----- Excerpt -----
The present invention relates to an intraluminal device, suitable for implantation in a body, which intraluminal device is provided with a coating.
Intraluminal devices of the above mentioned type are generally known and applied. Such devices are for example applied in the treatment of blood vessel blockage in which the blocked blood vessel first is dilated, followed by placing a vascular prosthesis, in particular a stent, in the blood vessel in order to keep the vessel in the dilated state. This treatment does, however, give rise to several problems with regard to the vascular healing, as the natural healing process after such an operation is not regulated and as a consequence thereof undesirable local thrombosis can take place.
After the above implantation, the intraluminal device interacts with the vessel wall surface and the bloodstream. In a clinical setting the endothelialization of the intraluminal device is generally complete within two to three months after implantation. During this period the patient is at risk of thrombotic occlusion, undesired tissue growth, inflammation and vascular dysfunction.
There are several techniques available for controlling the above undesired effects of intraluminal devices, such as for example vascular stents. Thrombosis can passively be prevented by creating an inert surface which improves the surface characteristics that influence thrombosis. Such characteristics comprise, for example, charge, wettability and topography.
Thrombosis can also be prevented by binding one or more active components which inhibit thrombosis to the stent surface in order to actively prevent thrombosis. Examples of such components are prostaglandins, heparins, other thrombin inhibitors, or enzymes such as adenosine phosphatase.
Furthermore, thrombosis can be controlled by mimicking at the stent surface an already completed thrombotic response. This can be achieved by coating the stent surface with fibrin, thereby creating a controlled thrombus in vitro, as polymerized and stabilised fibrin is no longer thrombogenetic.
-----
> [Aim of the exercise]: Resume the patent text on coated intraluminal devices, starting right after its final sentence.
----- Study material -----
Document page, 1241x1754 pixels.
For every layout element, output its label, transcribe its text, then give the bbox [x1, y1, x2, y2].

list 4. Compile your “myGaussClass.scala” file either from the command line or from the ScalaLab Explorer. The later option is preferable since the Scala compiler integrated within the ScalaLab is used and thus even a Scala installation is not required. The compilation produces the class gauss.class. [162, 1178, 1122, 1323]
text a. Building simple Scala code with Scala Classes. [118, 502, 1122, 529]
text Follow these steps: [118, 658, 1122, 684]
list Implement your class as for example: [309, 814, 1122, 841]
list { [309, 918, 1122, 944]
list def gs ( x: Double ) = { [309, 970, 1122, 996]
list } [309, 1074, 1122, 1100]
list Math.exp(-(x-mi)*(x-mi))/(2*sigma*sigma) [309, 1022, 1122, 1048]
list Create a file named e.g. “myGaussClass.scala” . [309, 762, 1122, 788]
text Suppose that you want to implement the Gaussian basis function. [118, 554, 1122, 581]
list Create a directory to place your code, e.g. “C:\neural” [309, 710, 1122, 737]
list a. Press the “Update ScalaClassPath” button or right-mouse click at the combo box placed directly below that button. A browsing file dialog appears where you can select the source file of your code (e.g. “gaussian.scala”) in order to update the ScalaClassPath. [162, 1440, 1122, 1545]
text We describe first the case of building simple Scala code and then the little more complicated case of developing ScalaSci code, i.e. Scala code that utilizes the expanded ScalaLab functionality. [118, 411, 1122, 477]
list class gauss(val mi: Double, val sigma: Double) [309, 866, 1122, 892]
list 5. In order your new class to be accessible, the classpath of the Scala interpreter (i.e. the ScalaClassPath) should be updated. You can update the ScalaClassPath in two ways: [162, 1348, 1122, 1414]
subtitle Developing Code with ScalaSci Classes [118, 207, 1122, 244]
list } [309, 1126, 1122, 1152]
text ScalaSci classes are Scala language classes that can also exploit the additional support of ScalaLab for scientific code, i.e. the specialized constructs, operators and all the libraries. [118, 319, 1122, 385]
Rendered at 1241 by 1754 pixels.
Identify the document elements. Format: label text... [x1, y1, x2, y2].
-----
> [Result below]:
Thrombus formation can also be limited by disguising the stent surface with plasma proteins such as albumin, gamma globulins or phospholipids, which causes the skipping of certain phases in the proteinaceous—thrombotic and cellular—response.
The above mentioned coatings have an anti-proliferative effect; the growth velocity is inhibited in order to prevent thrombosis or restenosis.
A coating consisting of an extract of an extracellular biologically active basement membrane composition, derived for instance from the Engelbreth-Holm-Swarm tumor has been described in U.S. Pat. No. 4,829,000. However, it appears that this membrane is not suitable as a stent coating because it forms a thick shell on the stent surface. A. Schneider et al, J. Vase. Surgery 15, 649 (1992) describe the application of a coating consisting of fibronectin whereupon bovine corneal endothelial cells grow. The cells were said to produce an extracellular matrix, and removed after 14 days. Thus coated polymer material was seeded with bovine aortic endothelial cells.
However, also this coating has a proliferative effect, viz. a large growth velocity of the cells but a big chance on thrombosis too. Moreover, this procedure is complicated and may suffer from bio-contamination.